Au lycée Fesch, les jeunes mis en garde contre les mirages de l’argent facile

Rédigé le 06/06/2026
Jeanne Soury

Près de 80 lycéens des filières SES et STMG du lycée Fesch d’Ajaccio ont participé, ce mardi matin, à une conférence organisée par la Banque de France et le Rectorat de Corse. À travers des échanges et témoignages, les élèves ont été sensibilisés aux dangers de l’argent facile, des jeux d’argent aux activités illicites qui séduisent parfois les plus jeunes.

Dans une salle du lycée Fesch, les élèves étaient très attentifs aux explications qui leur ont été livrées ce mardi matin. Organisée conjointement par la Banque de France et le Rectorat de Corse, une rencontre de deux heures a en effet réuni près de 80 jeunes particulièrement impliqués dans les échanges, multipliant les questions sur les jeux d’argent, les paris sportifs, les cryptomonnaies ou encore les pratiques illégales circulant sur les réseaux sociaux.

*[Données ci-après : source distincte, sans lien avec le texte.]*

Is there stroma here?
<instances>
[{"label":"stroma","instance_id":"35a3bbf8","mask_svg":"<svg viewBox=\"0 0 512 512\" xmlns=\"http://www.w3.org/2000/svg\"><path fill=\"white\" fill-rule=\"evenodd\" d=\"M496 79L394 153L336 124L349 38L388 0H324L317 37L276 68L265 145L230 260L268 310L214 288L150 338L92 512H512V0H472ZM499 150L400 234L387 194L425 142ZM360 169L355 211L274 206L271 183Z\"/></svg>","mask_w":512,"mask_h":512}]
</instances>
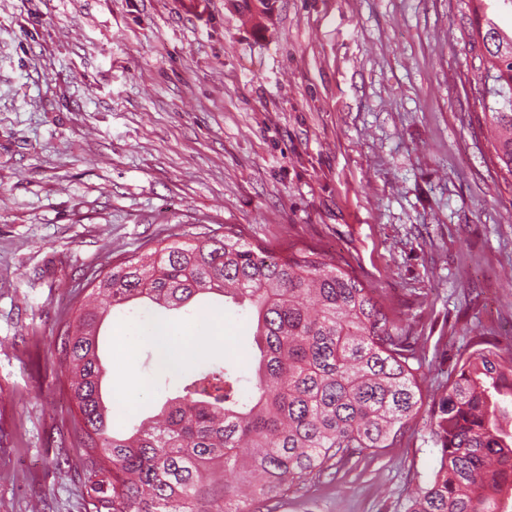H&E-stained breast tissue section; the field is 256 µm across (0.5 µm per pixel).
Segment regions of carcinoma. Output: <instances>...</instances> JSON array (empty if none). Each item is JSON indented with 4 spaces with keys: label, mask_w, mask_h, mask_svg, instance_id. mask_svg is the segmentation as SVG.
Listing matches in <instances>:
<instances>
[{
    "label": "carcinoma",
    "mask_w": 512,
    "mask_h": 512,
    "mask_svg": "<svg viewBox=\"0 0 512 512\" xmlns=\"http://www.w3.org/2000/svg\"><path fill=\"white\" fill-rule=\"evenodd\" d=\"M468 30L470 90L483 102L494 156L512 177V33L485 0ZM112 306L147 299L179 310L224 296L257 318L259 358L251 393L218 365H190L161 419L119 435L102 404L97 325L103 312L78 301L62 320L56 353L79 410L77 445L95 512H253L367 450L392 447L419 414V338L404 313L318 249L276 253L243 231L174 241L88 278ZM475 349L434 402L439 465L406 512H507L512 492V348L476 335Z\"/></svg>",
    "instance_id": "carcinoma-1"
}]
</instances>
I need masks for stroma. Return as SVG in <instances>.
Segmentation results:
<instances>
[{"instance_id": "1", "label": "stroma", "mask_w": 512, "mask_h": 512, "mask_svg": "<svg viewBox=\"0 0 512 512\" xmlns=\"http://www.w3.org/2000/svg\"><path fill=\"white\" fill-rule=\"evenodd\" d=\"M469 23L467 0H277L262 29L232 0H0V512H94L54 350L90 274L228 225L349 264L424 339L404 436L277 512H404L475 331L512 345V183L466 81ZM161 317L143 300L103 325L114 430L177 394L155 344L114 342ZM171 318L251 389L249 312L211 295ZM130 383L135 407L115 412Z\"/></svg>"}]
</instances>
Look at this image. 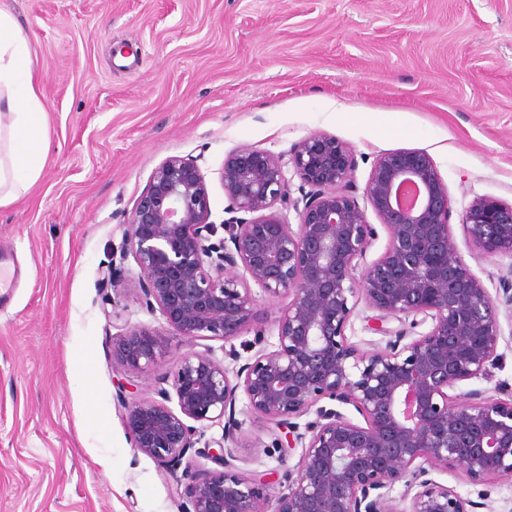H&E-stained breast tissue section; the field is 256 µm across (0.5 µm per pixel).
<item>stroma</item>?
I'll use <instances>...</instances> for the list:
<instances>
[{"label": "stroma", "instance_id": "1", "mask_svg": "<svg viewBox=\"0 0 512 512\" xmlns=\"http://www.w3.org/2000/svg\"><path fill=\"white\" fill-rule=\"evenodd\" d=\"M31 40L52 148L42 175L0 207V512H180L175 485L132 446L116 383L155 397L175 358L212 349L225 366L277 342L282 300L230 342L168 335L149 370L112 358L123 321L163 326L133 290L134 259L105 277L123 224L156 167L196 159L213 221L228 204L219 171L233 148L280 152L315 132L349 143L357 186L377 156L423 151L448 186L461 255L494 300L512 261L468 243L474 197L512 204V0H0ZM490 380L460 392L512 389V311L501 309ZM242 473L275 471L277 498L299 456H279L276 432L238 400ZM429 476L483 512H512V480Z\"/></svg>", "mask_w": 512, "mask_h": 512}]
</instances>
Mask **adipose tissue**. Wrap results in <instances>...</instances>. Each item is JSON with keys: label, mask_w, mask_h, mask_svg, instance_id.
I'll use <instances>...</instances> for the list:
<instances>
[{"label": "adipose tissue", "mask_w": 512, "mask_h": 512, "mask_svg": "<svg viewBox=\"0 0 512 512\" xmlns=\"http://www.w3.org/2000/svg\"><path fill=\"white\" fill-rule=\"evenodd\" d=\"M51 139L29 38L0 10V207L40 179Z\"/></svg>", "instance_id": "adipose-tissue-1"}]
</instances>
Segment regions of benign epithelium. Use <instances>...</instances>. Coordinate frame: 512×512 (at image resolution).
<instances>
[{"label": "benign epithelium", "instance_id": "benign-epithelium-1", "mask_svg": "<svg viewBox=\"0 0 512 512\" xmlns=\"http://www.w3.org/2000/svg\"><path fill=\"white\" fill-rule=\"evenodd\" d=\"M356 166L350 144L317 132L285 152L242 146L226 154L220 180L233 217L219 224L190 157L165 159L136 200L121 258H134L141 304L176 335L227 343L253 329L260 343L263 311L251 285L288 299L275 349L253 361L230 369L209 348L190 351L161 379L157 400L118 386L133 448L174 479L181 468L190 475L182 512H476L480 504L455 490L407 476L453 464L473 481L512 478V391L455 393L489 378L501 355L497 306L458 250L448 186L428 154L389 152L374 161L361 205ZM368 209L387 244L364 266L378 236ZM462 226L479 252L512 259V205L477 197ZM361 299L376 312L377 332L389 335L384 322L409 316L431 327L407 343L397 331L384 349L361 351L346 334ZM163 349L160 328L124 323L112 336V359L128 371L154 365ZM241 395L284 433L281 451L301 448L272 509L263 476L236 466ZM322 400L352 406L363 422ZM313 408L316 420L297 432L293 419ZM207 422L223 423L222 440L198 448L196 424ZM402 480L413 495L399 511L389 490Z\"/></svg>", "mask_w": 512, "mask_h": 512}]
</instances>
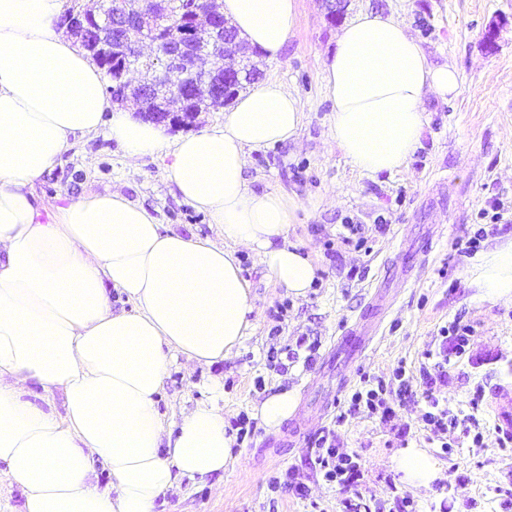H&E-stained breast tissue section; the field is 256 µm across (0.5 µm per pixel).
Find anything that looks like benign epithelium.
<instances>
[{"mask_svg":"<svg viewBox=\"0 0 512 512\" xmlns=\"http://www.w3.org/2000/svg\"><path fill=\"white\" fill-rule=\"evenodd\" d=\"M57 25L114 74V102L131 99L139 118L173 131L197 127L203 113L246 85L251 50L237 41L215 0H98L94 8L65 11ZM146 42L149 56L140 50ZM210 56L225 58L224 67L206 69Z\"/></svg>","mask_w":512,"mask_h":512,"instance_id":"benign-epithelium-1","label":"benign epithelium"}]
</instances>
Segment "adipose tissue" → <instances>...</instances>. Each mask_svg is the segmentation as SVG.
<instances>
[{
	"instance_id": "1",
	"label": "adipose tissue",
	"mask_w": 512,
	"mask_h": 512,
	"mask_svg": "<svg viewBox=\"0 0 512 512\" xmlns=\"http://www.w3.org/2000/svg\"><path fill=\"white\" fill-rule=\"evenodd\" d=\"M64 0H0V463L24 495L23 512H156L179 480L206 479L231 462L224 411L201 403L166 433L157 396L178 356L224 361L255 330L248 283L235 258L256 250L274 282L306 296L317 268L288 239L298 202L257 193L247 154L297 138L306 114L276 77L241 94L222 127L170 139L163 127L113 105L98 65L56 21ZM251 46L281 60L295 0H217ZM430 64L402 22L363 11L341 29L324 64L331 137L369 173L398 170L417 147L429 97L458 87ZM108 127L130 159H168L178 196L204 212L220 243L163 231L118 193L57 205L34 188L79 135ZM474 280L512 304V242L483 253ZM136 305L112 308L111 290ZM62 392L58 416L26 398ZM112 476L99 489L96 465ZM405 482L440 471L418 448L394 458Z\"/></svg>"
}]
</instances>
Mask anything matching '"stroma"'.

L’événement s’est déroulé en présence de Rémi-François Paolini, recteur de l’Académie de Corse, et de Jean-Luc Chaussivert, directeur régional de la Banque de France.

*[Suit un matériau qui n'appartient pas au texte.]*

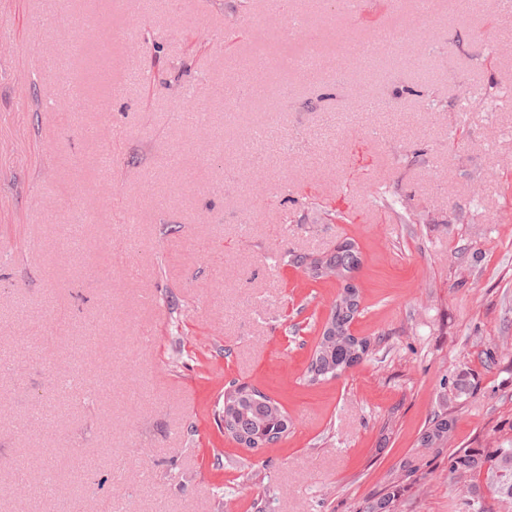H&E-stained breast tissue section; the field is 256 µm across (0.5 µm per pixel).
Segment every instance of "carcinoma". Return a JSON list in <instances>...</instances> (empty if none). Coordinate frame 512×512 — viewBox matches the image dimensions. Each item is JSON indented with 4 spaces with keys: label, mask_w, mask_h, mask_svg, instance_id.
Instances as JSON below:
<instances>
[{
    "label": "carcinoma",
    "mask_w": 512,
    "mask_h": 512,
    "mask_svg": "<svg viewBox=\"0 0 512 512\" xmlns=\"http://www.w3.org/2000/svg\"><path fill=\"white\" fill-rule=\"evenodd\" d=\"M306 271L314 280L336 282V296L315 352L308 366V381L316 383L340 377L369 353V343L352 334L350 326L360 313V291L354 283L361 266L356 245L344 240L319 256L306 261ZM224 430L247 448H258L288 435V415L265 393L245 384H230L224 391ZM455 418L439 414L421 435L420 446L433 452L448 451V478L463 501L465 512H492L484 502L470 497L481 476L497 485L499 496L512 501V447L453 448ZM398 486L384 493L360 512H395Z\"/></svg>",
    "instance_id": "1"
}]
</instances>
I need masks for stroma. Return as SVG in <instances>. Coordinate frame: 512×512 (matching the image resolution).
<instances>
[{"label":"stroma","mask_w":512,"mask_h":512,"mask_svg":"<svg viewBox=\"0 0 512 512\" xmlns=\"http://www.w3.org/2000/svg\"><path fill=\"white\" fill-rule=\"evenodd\" d=\"M346 238L370 352L312 384L339 288L296 259ZM0 251V512H106L121 478L123 512H358L413 464L396 512H461L420 436L512 440V0H0ZM233 382L288 435L225 434Z\"/></svg>","instance_id":"35a3bbf8"}]
</instances>
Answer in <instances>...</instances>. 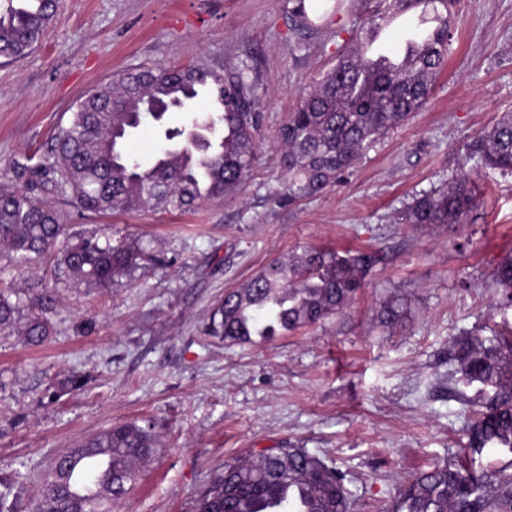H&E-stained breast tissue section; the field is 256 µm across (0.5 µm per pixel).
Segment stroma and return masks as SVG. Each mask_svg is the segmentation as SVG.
Segmentation results:
<instances>
[{
  "label": "stroma",
  "mask_w": 512,
  "mask_h": 512,
  "mask_svg": "<svg viewBox=\"0 0 512 512\" xmlns=\"http://www.w3.org/2000/svg\"><path fill=\"white\" fill-rule=\"evenodd\" d=\"M306 0H58L48 35L0 63V169L43 155L83 95L143 64L253 68L263 115L258 159L235 198L170 214L71 212L68 230L111 227L159 255L122 287L46 279L54 334L33 347L0 334V474L19 472L21 506L55 458L131 420L151 421L156 452L117 512H194L211 475L293 444L339 467L355 512H391L408 481L457 454L468 406L450 377L462 331L512 322L491 274L512 256V175L481 166L480 135L512 113V0H457L454 50L423 107L344 180L280 201L273 144L303 93L354 43L370 9ZM470 171L478 205L461 224L398 223L413 195ZM307 247L376 260L342 314L285 335L230 344L206 335L215 305L272 261ZM405 301L399 327L377 317ZM94 333L75 331L83 319ZM90 384L48 401L58 380Z\"/></svg>",
  "instance_id": "obj_1"
}]
</instances>
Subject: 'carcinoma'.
I'll return each mask as SVG.
<instances>
[{
    "label": "carcinoma",
    "instance_id": "carcinoma-1",
    "mask_svg": "<svg viewBox=\"0 0 512 512\" xmlns=\"http://www.w3.org/2000/svg\"><path fill=\"white\" fill-rule=\"evenodd\" d=\"M0 11V57L27 56L49 32L57 3L8 0ZM455 0H384L370 15L375 25L392 8L430 11L432 39L413 47L409 73H377L367 56L352 47L306 92L278 131L280 163L288 173V199L309 198L337 182L391 129L427 101L433 79L451 50ZM289 15L300 29L312 26L306 0H293ZM213 81L224 108L197 114L199 88ZM252 68L237 64L223 76L207 68L142 67L85 97L68 125L39 160L15 156L9 171L23 184L0 175V258L24 275L49 264L68 280L110 290L141 264L158 256L139 243L108 231L65 235L68 215L50 197L65 196L82 213L112 214L151 209L182 212L212 200L233 197L251 174L259 149L260 117ZM163 107L146 114V104ZM168 112L194 114L193 142L182 128H164L167 148L148 166L128 153L125 143L145 116L159 122ZM482 165L512 174V115L480 136ZM477 206L470 175L415 197L400 214L403 224H462ZM372 256L341 255L306 248L275 260L214 309L209 333L230 343H249L294 333L343 313L363 286ZM492 282L512 302V259L501 262ZM52 295L32 284L0 290V334H17L30 345L52 335ZM27 314H22V311ZM400 304L381 306L379 318L395 326ZM457 382L480 386L477 409L467 417L461 451L417 474L400 494L395 512H512V459L500 464L492 454L512 455V330L492 336L475 332L455 343ZM86 378L69 375L49 393L52 399L82 388ZM157 436L136 421L112 426L60 456L45 489L27 512H112L151 459ZM346 474L306 448H271L224 466L196 501V512H247L244 505L265 496L279 501L274 512H298L279 500L284 486L300 487L310 512H353ZM17 481L0 475V512H21Z\"/></svg>",
    "mask_w": 512,
    "mask_h": 512
}]
</instances>
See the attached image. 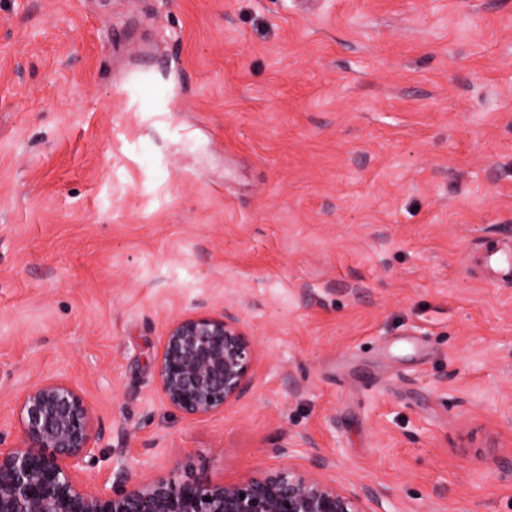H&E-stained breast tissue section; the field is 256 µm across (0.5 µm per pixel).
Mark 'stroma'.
<instances>
[{
	"mask_svg": "<svg viewBox=\"0 0 512 512\" xmlns=\"http://www.w3.org/2000/svg\"><path fill=\"white\" fill-rule=\"evenodd\" d=\"M512 0H0V442L62 373L90 474L290 467L377 512H512ZM253 387L170 408L175 318ZM257 358L244 325L227 311L176 318L155 359L158 389L183 415L205 417L249 392Z\"/></svg>",
	"mask_w": 512,
	"mask_h": 512,
	"instance_id": "35a3bbf8",
	"label": "stroma"
}]
</instances>
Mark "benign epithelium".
Returning a JSON list of instances; mask_svg holds the SVG:
<instances>
[{"label":"benign epithelium","instance_id":"1","mask_svg":"<svg viewBox=\"0 0 512 512\" xmlns=\"http://www.w3.org/2000/svg\"><path fill=\"white\" fill-rule=\"evenodd\" d=\"M254 341L229 312L176 318L155 359L166 403L205 417L251 389ZM19 435L0 448V512H374L364 489L348 493L292 469L224 483L197 474L185 480L125 478L115 491L97 484L87 464L98 451L94 412L82 391L61 377L30 385L18 402Z\"/></svg>","mask_w":512,"mask_h":512}]
</instances>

Au cœur de l’intervention, une idée simple : l’argent facile n’existe pas. Un message porté par Marguerite Collignan, directrice de l’éducation financière à la Banque de France, qui a invité les élèves à s’interroger sur les promesses de gains rapides omniprésentes sur internet. « Si je devais définir en une phrase l’argent facile pour les jeunes, c’est l’argent avec lequel ils ont l’impression qu’ils vont gagner beaucoup avec peu d’efforts », explique-t-elle.

Selon elle, cette illusion recouvre aussi bien des pratiques légales que des activités totalement illégales. « Cela peut être tout ce qui est spéculatif avec les cryptomonnaies, les paris sportifs ou les jeux en ligne. Ce sont des manières extrêmement risquées de gagner de l’argent. À cet âge-là, on minimise souvent les risques et on comprend mal le rapport entre risque et rendement. On croit encore que l’on peut gagner beaucoup sans aucun risque, mais cela n’existe pas. »

Les réseaux sociaux, entre opportunités et dangers

Pour illustrer son propos, plusieurs questionnaires ont rythmé la conférence, permettant aux élèves de tester leurs connaissances tout en prenant conscience des mécanismes économiques et financiers qui se cachent derrière certaines promesses de gains rapides.

Les échanges ont également porté sur le rôle des réseaux sociaux dans la diffusion de ces modèles de réussite rapide. Pour Marguerite Collignan, les plateformes numériques ne sont ni entièrement bénéfiques ni totalement nocives. « Les réseaux sociaux démocratisent et facilitent tout. On a accès à des choses auxquelles on n’avait pas accès auparavant. Les jeunes connaissent parfois mieux leur argent que leurs aînés grâce à certains contenus de qualité. »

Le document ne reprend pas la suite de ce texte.